CUET_Novice@DravidianLangTech 2025: A Multimodal Transformer-Based Approach for Detecting Misogynistic Memes in Malayalam Language
Abstract
AbstractMemes, combining images and text, are a popular social media medium that can spread humor or harmful content, including misogyny—hatred or discrimination against women. Detecting misogynistic memes in Malayalam is challenging due to their multimodal nature, requiring analysis of both visual and textual elements. A Shared Task on Misogyny Meme Detection, organized as part of DravidianLangTech@NAACL 2025, aimed to address this issue by promoting the advancement of multimodal machine learning models for classifying Malayalam memes as misogynistic or non-misogynistic.

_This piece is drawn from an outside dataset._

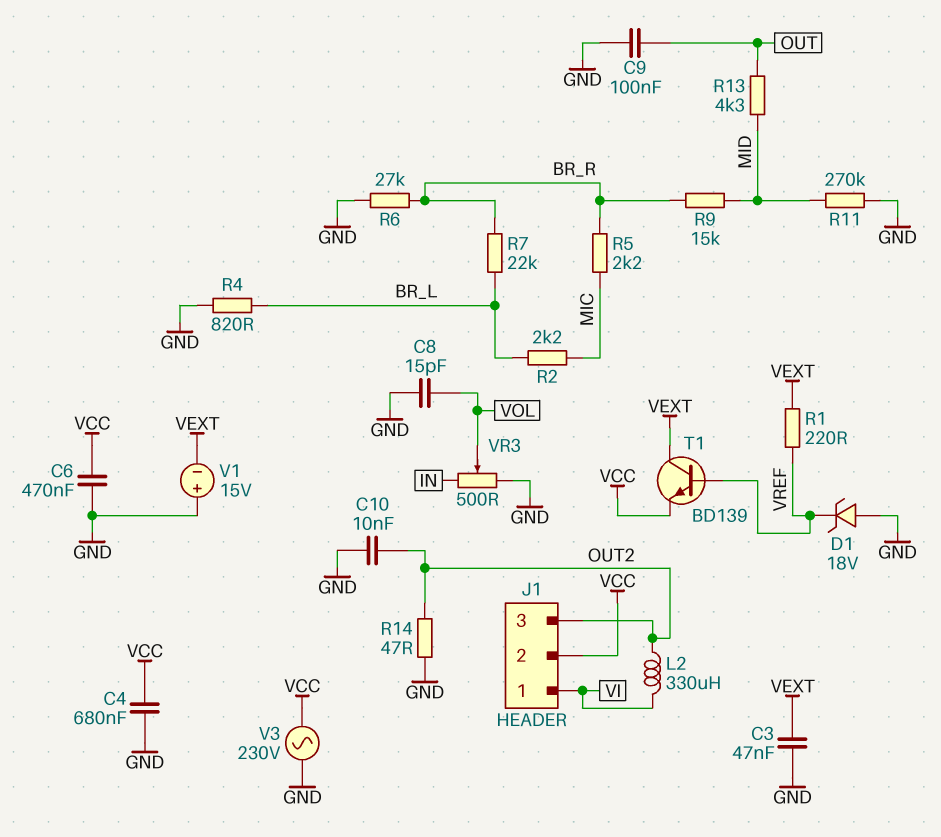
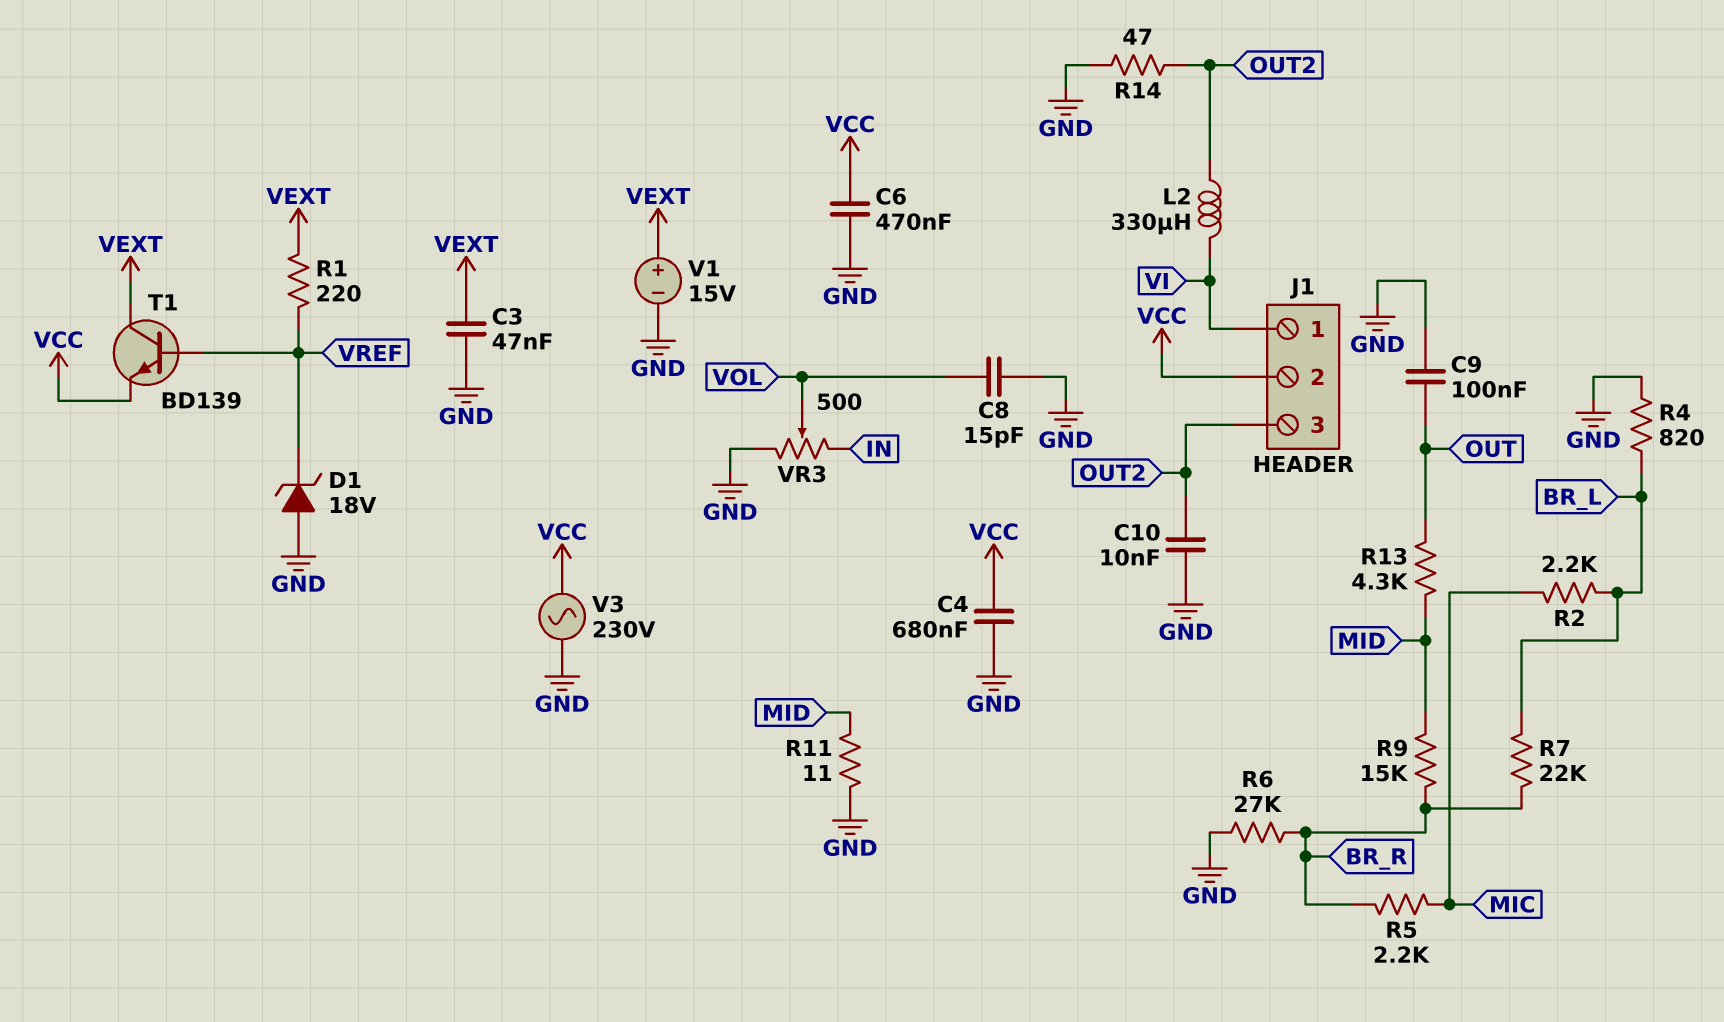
R11: 270k (GND, MID) -> 11 (GND, MID)
V1: 15V (plus GND, minus VEXT) -> 15V (plus VEXT, minus GND)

In this work, we explored visual, textual, and multimodal approaches for meme classification. CNN, ResNet50, Vision Transformer (ViT), and Swin Transformer were used for visual feature extraction, while mBERT, IndicBERT, and MalayalamBERT were employed for textual analysis. Additionally, we experimented with multimodal fusion models, including IndicBERT+ViT, MalayalamBERT+ViT, and MalayalamBERT+Swin. Among these, our MalayalamBERT+Swin Transformer model performed best, achieving the highest weighted F1-score of 0.87631, securing 1st place in the competition. Our results highlight the effectiveness of multimodal learning in detecting misogynistic Malayalam memes and the need for robust AI models in low-resource languages.